11.2.1. Altra decisione (Sez. 2, sentenza n. 9184 del 15/12/2016, dep. 2017, Rv. 269237), riguardante una fattispecie simile a quella oggetto del presente procedimento, ha ritenuto che non sussiste la preclusione all’esercizio dell’azione penale ex articolo 649 c.p.p., quale conseguenza della gia’ avvenuta irrogazione, per lo stesso fatto, di una sanzione formalmente amministrativa ma sostanzialmente “penale”, ai sensi dell’articolo 4 del Protocollo 7 alla Convenzione EDU (come interpretato dalla sentenza della Corte EDU, Grande Chambre, 15 novembre 2016, A. e B. c. Norvegia), allorquando le due procedure risultino complementari, in quanto dirette al soddisfacimento di finalita’ sociali differenti, e determinino l’inflizione di una sanzione penale “integrata”, che sia prevedibile e, in concreto, complessivamente proporzionata al disvalore del fatto, ritenendo altresi’ la contiguita’ temporale dei distinti procedimenti cui l’interessato era stato separatamente sottoposto. In applicazione del principio, e’ stato disposto l’annullamento con rinvio di una sentenza che aveva dichiarato non doversi procedere per il reato di danneggiamento aggravato commesso da un detenuto su una finestra della casa circondariale in cui era ristretto, sulla base della considerazione che l’imputato aveva gia’ subito la sanzione disciplinare della esclusione dalle attivita’ in comune per cinque giorni.

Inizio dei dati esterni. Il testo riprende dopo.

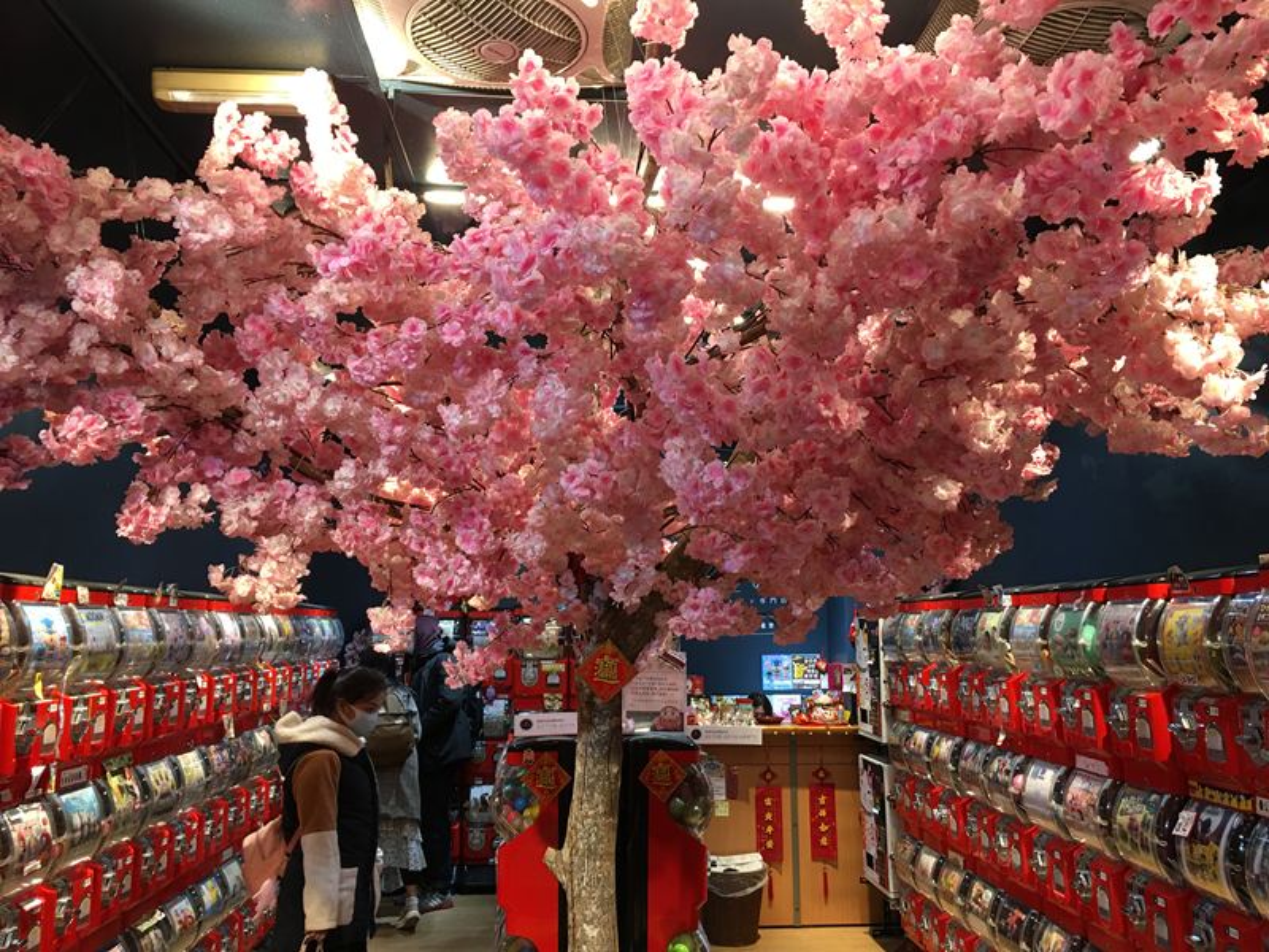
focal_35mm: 29
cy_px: 476
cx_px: 634
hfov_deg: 61.7
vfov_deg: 48.2
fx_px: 1063
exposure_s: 1/15
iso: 50
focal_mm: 4.15
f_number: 2.2
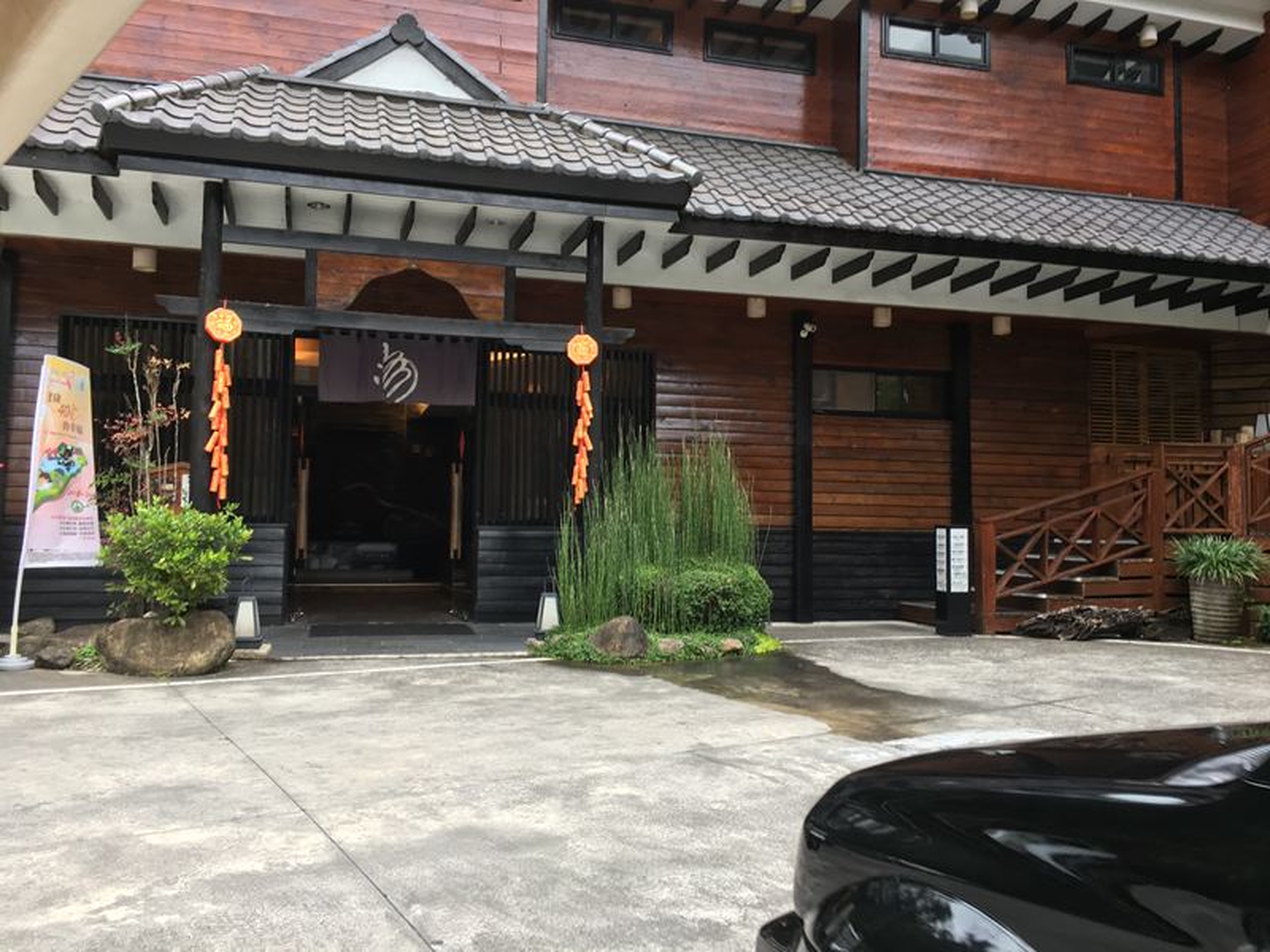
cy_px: 476
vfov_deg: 48.2
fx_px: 1064
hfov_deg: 61.7
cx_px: 635
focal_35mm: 29
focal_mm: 4.15
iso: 32
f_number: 2.2
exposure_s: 1/120
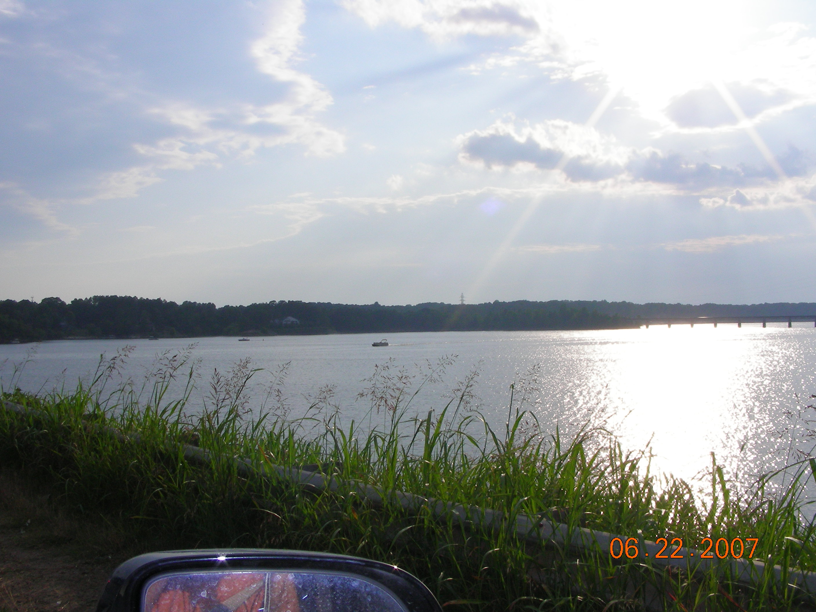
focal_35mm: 38
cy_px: 306
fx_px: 896
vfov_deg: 37.7
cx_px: 408
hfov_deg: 49.0
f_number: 6.8
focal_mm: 6.3
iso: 50
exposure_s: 1/701
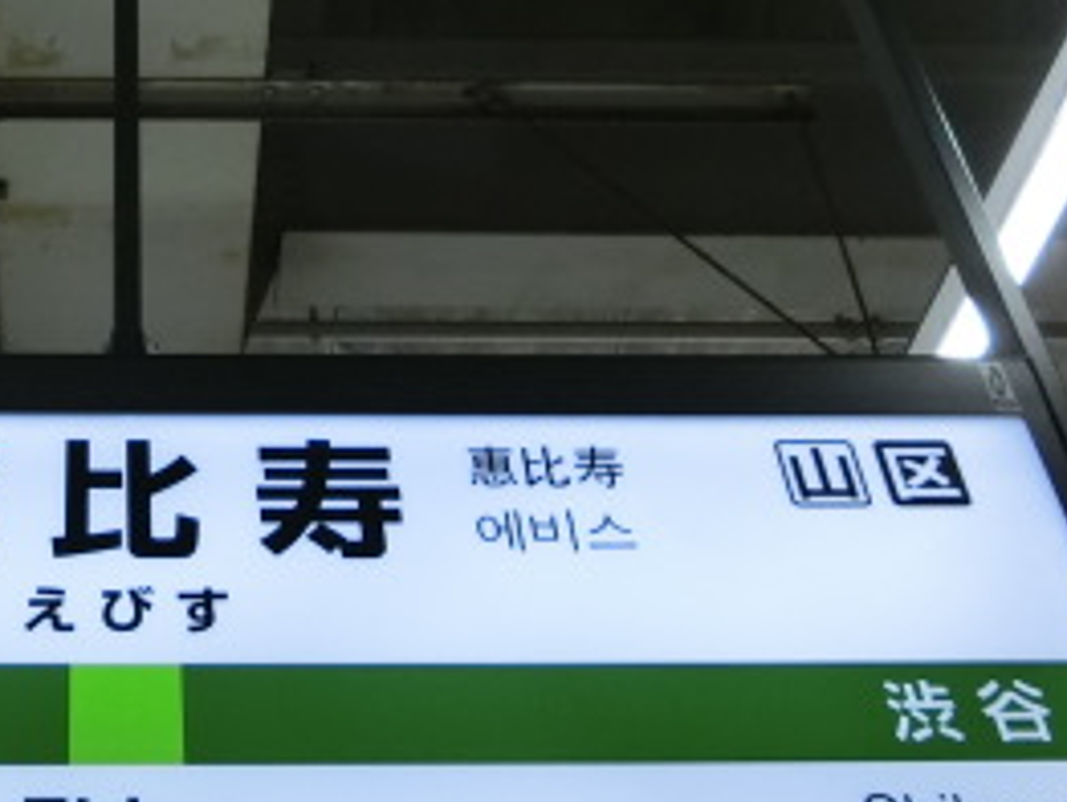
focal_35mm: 61
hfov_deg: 30.5
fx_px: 1882
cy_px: 159
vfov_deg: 23.7
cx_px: 143
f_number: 3.5
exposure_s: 1/125
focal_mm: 4.5
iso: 250
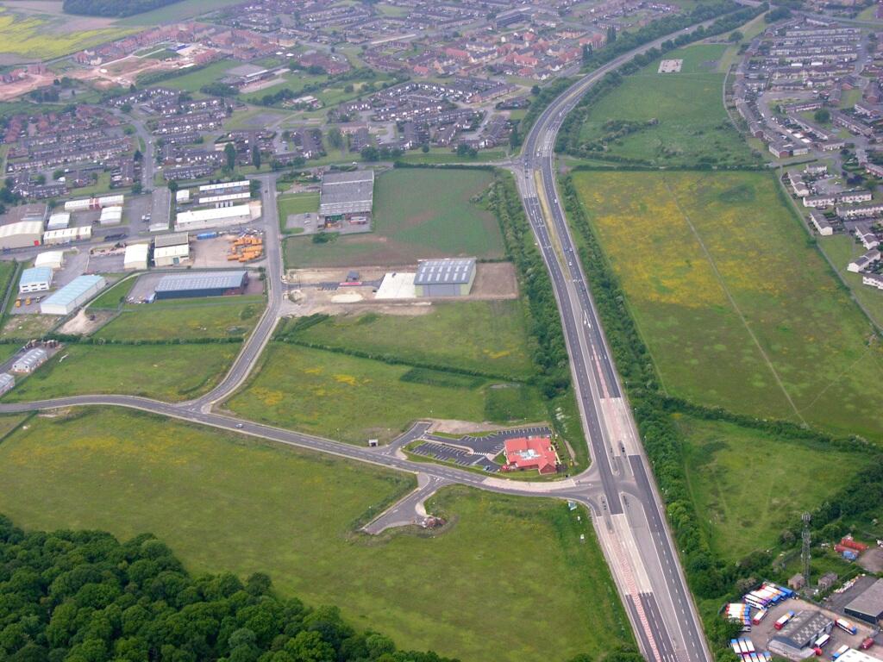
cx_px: 442
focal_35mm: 66
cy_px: 331
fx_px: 1684
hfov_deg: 29.4
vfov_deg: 22.3
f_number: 5.2
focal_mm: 16.8
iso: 200
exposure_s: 1/500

12. Come anticipato, la Corte di Strasburgo, in materia di rapporti tra separati procedimenti finalizzati all’irrogazione di sanzioni penali e sanzioni disciplinari, non ha mai affermato la sussistenza del divieto di bis in idem ex articolo 4 del Protocollo n. 7 alla Convenzione EDU.
12.1. In verita’, l’operativita’ del predetto divieto, con riferimento alla predetta materia, e’ stata addirittura espressamente esclusa.
12.1.1. Come dedotto dal Governo norvegese nel caso deciso dalla Corte EDU, Grande Chambre, sentenza 15 novembre 2016, caso A. e B. c. Norvegia (§ 67), dal rapporto esplicativo del Protocollo n. 7 risulta che il contenuto dell’articolo 4 del Protocollo “e’ stato concepito per riguardare i procedimenti penali stricto sensu. Tale rapporto indicherebbe nel suo paragrafo 28 che non era sembrato necessario definire l’illecito come “penale” in quanto il contenuto dell’articolo 4, “che contiene gia’ i termini “penalmente” e “procedimento penale”, rendeva questa precisazione inutile nel testo stesso dell’articolo”. Nel paragrafo 32 il rapporto sottolineerebbe che l’articolo 4 del Protocollo n. 7 non vieta che si tengano procedimenti “di natura diversa (ad esempio un procedimento disciplinare, nel caso di un funzionario)”. Inoltre, l’articolo 6 e l’articolo 4 del Protocollo n. 7 perseguivano scopi diversi, se non addirittura opposti, dato che il primo aveva lo scopo di rafforzare le garanzie procedurali in materia penale”.